Encodec provides additional capabilities:

// Set target bandwidth for compression (supported values depend on model)
encodecModel.SetTargetBandwidth(12.0f); // 12 kbps

// Get available bandwidth options
var availableBandwidths = encodecModel.TargetBandwidths; // e.g. [1.5, 3, 6, 12, 24]

// Use language model for enhanced compression quality
var lm = await encodecModel.GetLanguageModel();
// Apply LM during encoding/decoding for better quality

// Direct file compression
await EncodecCompressor.CompressToFileAsync(encodecModel, audioTensor, "audio.ecdc", useLm: true);

// Decompress from file
var (decompressedAudio, sampleRate) = await EncodecCompressor.DecompressFromFileAsync("audio.ecdc");

Dia Text-to-Speech Features

Dia is a 1.6B parameter text-to-speech model that generates highly realistic dialogue directly from transcripts:

// Load Dia model with optional DAC codec
var diaConfig = new DiaConfig 
{ 
 LoadDACModel = true,
 SampleRate = 44100 
};
var diaModel = NeuralCodecs.CreateDiaAsync("model.pt", diaconfig)

// or use LoadDACModel = false in config and manually load DAC:
diaModel.LoadDacModel("dac_model.pt");

// Basic text-to-speech generation
var text = "[S1] Hello, how are you today? [S2] I'm doing great, thanks for asking!";
var audioOutput = diaModel.Generate(
 text: text,
 maxTokens: 1000,
 cfgScale: 3.0f,
 temperature: 1.2f,
 topP: 0.95f);

// Voice cloning with audio prompt
var audioPromptPath = "reference_voice.wav";
var clonedAudio = diaModel.Generate(
 text: "[S1] This is my cloned voice speaking new words.",
 audioPromptPath: audioPromptPath,
 maxTokens: 1000);

// Batch generation for multiple texts
var texts = new List<string>
{
 "[S1] First dialogue line.",
 "[S2] Second dialogue line with (laughs) non-verbal."

◆ ◆ ◆ ◆ ◆

» Required tasks
[1] Answer these questions from the Encodec and Dia documentation:
(a) What target bandwidth does the example pass to SetTargetBandwidth?
(b) How many parameters does the Dia model have?
(c) What sample rate is set in the Dia configuration?
[2] Name every argument that the basic text-to-speech Generate call in the Encodec and Dia documentation passes.
[3] Extend the Encodec and Dia documentation past its final line.
The records below this point come from a different source than the documentation above.

◆ ◆ ◆ ◆ ◆

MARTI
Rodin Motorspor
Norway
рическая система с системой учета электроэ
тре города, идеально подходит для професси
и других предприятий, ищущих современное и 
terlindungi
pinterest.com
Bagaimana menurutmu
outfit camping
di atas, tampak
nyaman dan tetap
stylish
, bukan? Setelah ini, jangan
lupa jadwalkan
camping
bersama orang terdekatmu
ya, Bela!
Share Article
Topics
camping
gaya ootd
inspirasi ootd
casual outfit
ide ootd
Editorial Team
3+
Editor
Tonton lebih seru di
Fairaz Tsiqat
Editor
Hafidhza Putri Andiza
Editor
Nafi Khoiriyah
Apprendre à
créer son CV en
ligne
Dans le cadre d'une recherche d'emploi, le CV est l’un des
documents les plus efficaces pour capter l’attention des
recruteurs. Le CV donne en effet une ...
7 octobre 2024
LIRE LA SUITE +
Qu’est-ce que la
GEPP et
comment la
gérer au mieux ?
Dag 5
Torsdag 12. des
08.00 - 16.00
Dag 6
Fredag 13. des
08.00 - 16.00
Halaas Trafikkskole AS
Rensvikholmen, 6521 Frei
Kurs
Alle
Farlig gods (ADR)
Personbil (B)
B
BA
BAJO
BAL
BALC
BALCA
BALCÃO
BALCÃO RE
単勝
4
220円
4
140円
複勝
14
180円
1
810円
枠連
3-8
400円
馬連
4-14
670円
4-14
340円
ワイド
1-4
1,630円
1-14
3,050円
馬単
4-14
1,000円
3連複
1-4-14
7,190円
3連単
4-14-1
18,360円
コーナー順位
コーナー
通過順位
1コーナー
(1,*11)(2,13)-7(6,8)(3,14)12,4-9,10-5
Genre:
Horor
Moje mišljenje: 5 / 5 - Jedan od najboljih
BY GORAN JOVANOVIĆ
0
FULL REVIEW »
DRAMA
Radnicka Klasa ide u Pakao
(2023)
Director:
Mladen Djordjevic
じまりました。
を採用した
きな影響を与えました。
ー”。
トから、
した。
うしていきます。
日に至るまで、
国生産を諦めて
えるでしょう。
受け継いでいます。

◆ ◆ ◆ ◆ ◆

» Task responses
[1]
(a) 12 kbps (12.0f)
(b) 1.6B
(c) 44100

[2] text, maxTokens, cfgScale, temperature, topP

[3]
};
var batchResults = diaModel.Generate(texts, maxTokens: 800);

// Save generated audio
Dia.SaveAudio("output.wav", audioOutput);

Advanced Dia Configuration

Audio Speed Correction: Dia includes built-in speed correction to handle the automatic speed-up issue on longer inputs:

var diaConfig = new DiaConfig 
{ 
 LoadDACModel = true,
 SampleRate = 44100,
 // Configure speed correction method
 SpeedCorrectionMethod = AudioSpeedCorrectionMethod.Hybrid, // Default: best quality
 // Configure slowdown mode
 SlowdownMode = AudioSlowdownMode.Dynamic // Default: adapts to text length
};

Available speed correction methods:

None: No speed correction applied
TorchSharp: TorchSharp-based linear interpolation
Hybrid: Combines TorchSharp and NAudio methods (recommended)
NAudioResampling: Uses NAudio resampling for speed correction
All: Creates separate outputs using all methods (for testing/comparison)

Available slowdown modes:

Static: Uses a fixed slowdown factor
Dynamic: Adjusts slowdown based on text length (recommended)

Speed Correction Examples:

// For highest quality output (default)
var highQualityConfig = new DiaConfig 
{ 
 SpeedCorrectionMethod = AudioSpeedCorrectionMethod.Hybrid,
 SlowdownMode = AudioSlowdownMode.Dynamic
};

// For testing multiple correction methods
var testConfig = new DiaConfig 
{ 
 SpeedCorrectionMethod = AudioSpeedCorrectionMethod.All // Generates multiple output variants
};

// For no speed correction (fastest processing)
var fastConfig = new DiaConfig 
{ 
 SpeedCorrectionMethod = AudioSpeedCorrectionMethod.None
};

Dia Generation Guidelines

Memory Usage: Similar to the python implementation, ~10-11GB GPU memory is required for the Dia model with DAC codec.

Text Format Requirements:

Always begin input text with [S1] speaker tag
Alternate between [S1] and [S2] for dialogue (repeating the same speaker tag consecutively may impact generation)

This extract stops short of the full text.